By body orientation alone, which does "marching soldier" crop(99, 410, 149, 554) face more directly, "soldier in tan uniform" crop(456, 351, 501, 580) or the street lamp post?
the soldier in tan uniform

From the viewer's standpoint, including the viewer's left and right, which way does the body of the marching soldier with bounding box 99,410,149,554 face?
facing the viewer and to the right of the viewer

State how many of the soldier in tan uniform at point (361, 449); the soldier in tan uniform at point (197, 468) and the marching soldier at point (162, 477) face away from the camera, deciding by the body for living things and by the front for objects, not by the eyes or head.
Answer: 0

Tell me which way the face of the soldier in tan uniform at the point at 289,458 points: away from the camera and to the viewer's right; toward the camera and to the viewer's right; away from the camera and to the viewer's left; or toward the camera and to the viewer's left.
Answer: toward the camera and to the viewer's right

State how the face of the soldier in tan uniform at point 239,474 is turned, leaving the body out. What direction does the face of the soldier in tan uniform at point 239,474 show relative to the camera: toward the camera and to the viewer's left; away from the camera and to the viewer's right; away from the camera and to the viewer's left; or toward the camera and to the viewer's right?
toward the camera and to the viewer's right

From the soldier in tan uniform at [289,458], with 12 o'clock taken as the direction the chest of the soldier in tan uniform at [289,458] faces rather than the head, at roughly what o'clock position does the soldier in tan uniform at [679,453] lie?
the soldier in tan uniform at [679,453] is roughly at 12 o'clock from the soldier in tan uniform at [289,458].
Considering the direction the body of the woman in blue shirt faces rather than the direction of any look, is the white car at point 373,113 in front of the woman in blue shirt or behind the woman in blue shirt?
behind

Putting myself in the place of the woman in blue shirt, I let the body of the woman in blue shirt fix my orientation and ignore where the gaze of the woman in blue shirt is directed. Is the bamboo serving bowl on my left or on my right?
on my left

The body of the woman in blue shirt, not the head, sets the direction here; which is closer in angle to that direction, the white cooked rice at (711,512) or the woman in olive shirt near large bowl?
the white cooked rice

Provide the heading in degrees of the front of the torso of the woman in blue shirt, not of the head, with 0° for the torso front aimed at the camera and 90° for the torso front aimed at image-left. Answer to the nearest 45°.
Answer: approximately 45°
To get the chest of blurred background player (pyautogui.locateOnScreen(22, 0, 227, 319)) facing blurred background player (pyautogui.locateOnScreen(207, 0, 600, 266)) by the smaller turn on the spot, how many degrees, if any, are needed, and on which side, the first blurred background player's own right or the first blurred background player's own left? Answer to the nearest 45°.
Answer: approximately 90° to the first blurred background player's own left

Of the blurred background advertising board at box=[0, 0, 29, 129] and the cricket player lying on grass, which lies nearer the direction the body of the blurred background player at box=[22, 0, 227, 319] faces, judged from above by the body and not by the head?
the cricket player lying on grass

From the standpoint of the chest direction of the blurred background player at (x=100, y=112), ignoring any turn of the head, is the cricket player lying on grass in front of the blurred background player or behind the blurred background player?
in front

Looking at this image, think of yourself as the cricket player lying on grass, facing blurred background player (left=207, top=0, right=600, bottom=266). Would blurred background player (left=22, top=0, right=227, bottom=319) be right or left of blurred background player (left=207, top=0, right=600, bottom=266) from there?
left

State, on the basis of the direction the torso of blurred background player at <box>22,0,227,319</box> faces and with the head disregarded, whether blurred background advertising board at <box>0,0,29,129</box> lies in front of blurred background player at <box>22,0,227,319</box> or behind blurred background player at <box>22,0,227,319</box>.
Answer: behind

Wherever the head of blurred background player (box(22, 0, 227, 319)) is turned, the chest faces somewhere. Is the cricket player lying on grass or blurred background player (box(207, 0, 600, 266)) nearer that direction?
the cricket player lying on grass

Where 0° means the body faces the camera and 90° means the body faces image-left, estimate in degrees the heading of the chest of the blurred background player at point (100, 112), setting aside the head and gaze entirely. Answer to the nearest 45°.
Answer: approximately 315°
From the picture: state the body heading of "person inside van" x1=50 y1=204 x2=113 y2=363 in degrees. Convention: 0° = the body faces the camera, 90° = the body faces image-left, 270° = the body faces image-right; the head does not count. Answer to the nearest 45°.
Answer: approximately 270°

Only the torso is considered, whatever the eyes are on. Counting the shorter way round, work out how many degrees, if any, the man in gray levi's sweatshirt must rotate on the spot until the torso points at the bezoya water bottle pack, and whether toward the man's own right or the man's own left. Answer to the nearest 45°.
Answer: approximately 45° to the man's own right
----
* [Your goal]
Exactly as written above, reproduce all of the entries.

* [Answer to the exercise]
By body orientation alone, which does "marching soldier" crop(99, 410, 149, 554) face more directly, "soldier in tan uniform" crop(456, 351, 501, 580) or the street lamp post?
the soldier in tan uniform

From the viewer's standpoint, including the viewer's left and right, which way does the body of the marching soldier with bounding box 99,410,149,554 face?
facing the viewer and to the right of the viewer

State how many of the soldier in tan uniform at point (361, 449); the soldier in tan uniform at point (197, 468) and the marching soldier at point (162, 477) face away from the camera, deciding by the body for living things and by the front for objects, not by the eyes or head.
Answer: 0

Tell me which way the face of the soldier in tan uniform at the point at 289,458 points: away from the camera and to the viewer's right; toward the camera and to the viewer's right; away from the camera and to the viewer's left; or toward the camera and to the viewer's left.
Answer: toward the camera and to the viewer's right

State how the face of the soldier in tan uniform at point 239,474 is turned, leaving the body out. What direction does the face of the soldier in tan uniform at point 239,474 show relative to the camera: toward the camera and to the viewer's left; away from the camera and to the viewer's right; away from the camera and to the viewer's left; or toward the camera and to the viewer's right?
toward the camera and to the viewer's right

From the soldier in tan uniform at [289,458], with 12 o'clock taken as the direction the chest of the soldier in tan uniform at [289,458] faces rather than the head, at roughly what o'clock position does the soldier in tan uniform at [679,453] lie?
the soldier in tan uniform at [679,453] is roughly at 12 o'clock from the soldier in tan uniform at [289,458].
Considering the direction the body of the woman in blue shirt faces rather than the direction of any look, is the white car at point 373,113 in front of the woman in blue shirt or behind the woman in blue shirt?
behind

Putting myself in the place of the woman in blue shirt, I let the body of the woman in blue shirt fix my orientation and ignore where the gaze of the woman in blue shirt is directed. Is the bamboo serving bowl on my left or on my right?
on my left

The body of the woman in blue shirt, not the head, sets the direction here; which is closer in angle to that direction, the white cooked rice at (711,512) or the woman in olive shirt near large bowl?
the white cooked rice

Provide the heading in degrees of the front of the torso of the woman in blue shirt, not of the head, with 0° for the torso front aimed at the camera and 90° for the torso front aimed at image-left. Answer to the nearest 45°.
Answer: approximately 45°
To get the chest of blurred background player (pyautogui.locateOnScreen(22, 0, 227, 319)) facing blurred background player (pyautogui.locateOnScreen(207, 0, 600, 266)) by the smaller turn on the spot, how many degrees, if any, are needed, and on which side, the first blurred background player's own right or the first blurred background player's own left? Answer to the nearest 45°.
Answer: approximately 90° to the first blurred background player's own left

Of the blurred background advertising board at box=[0, 0, 29, 129] and the cricket player lying on grass, which lies nearer the direction the body of the blurred background player at box=[22, 0, 227, 319] faces, judged from above by the body and not by the head?
the cricket player lying on grass

From the standpoint of the chest direction of the blurred background player at (x=100, y=112), ignoring any turn of the head, is the cricket player lying on grass in front of the blurred background player or behind the blurred background player?
in front

Looking at this image, think of yourself as the cricket player lying on grass, facing blurred background player (left=207, top=0, right=600, bottom=266). Would blurred background player (left=22, top=0, right=227, bottom=319) be right or left of blurred background player (left=207, top=0, right=600, bottom=266) from there?
left

State, on the basis of the direction the torso of blurred background player at <box>22,0,227,319</box> faces and with the head disregarded, whether blurred background advertising board at <box>0,0,29,129</box> lies in front of blurred background player at <box>22,0,227,319</box> or behind blurred background player at <box>22,0,227,319</box>.
Answer: behind

Wherever the head of blurred background player (box(22, 0, 227, 319)) is turned, the chest faces somewhere. Is the cricket player lying on grass or blurred background player (box(207, 0, 600, 266)) nearer that direction?
the cricket player lying on grass

Where 0° means the body faces the camera and 90° means the body faces image-left, estimate in degrees the heading of the chest of the blurred background player at point (100, 112), setting aside the head and gaze entirely. Answer to the nearest 45°.
Answer: approximately 315°
From the picture: state the body heading of "person inside van" x1=50 y1=204 x2=113 y2=363 in degrees. Convention: 0° = the body faces the camera, 90° = the body faces image-left, 270° = the body faces image-right; the head does not count. Answer to the nearest 45°.
Answer: approximately 270°

Only the torso is considered, whatever the eyes are on. Counting the shorter way round, work out how many degrees, if any, the man in gray levi's sweatshirt must rotate on the spot until the torso points at the bezoya water bottle pack, and whether toward the man's own right or the man's own left. Answer to the nearest 45°.
Answer: approximately 45° to the man's own right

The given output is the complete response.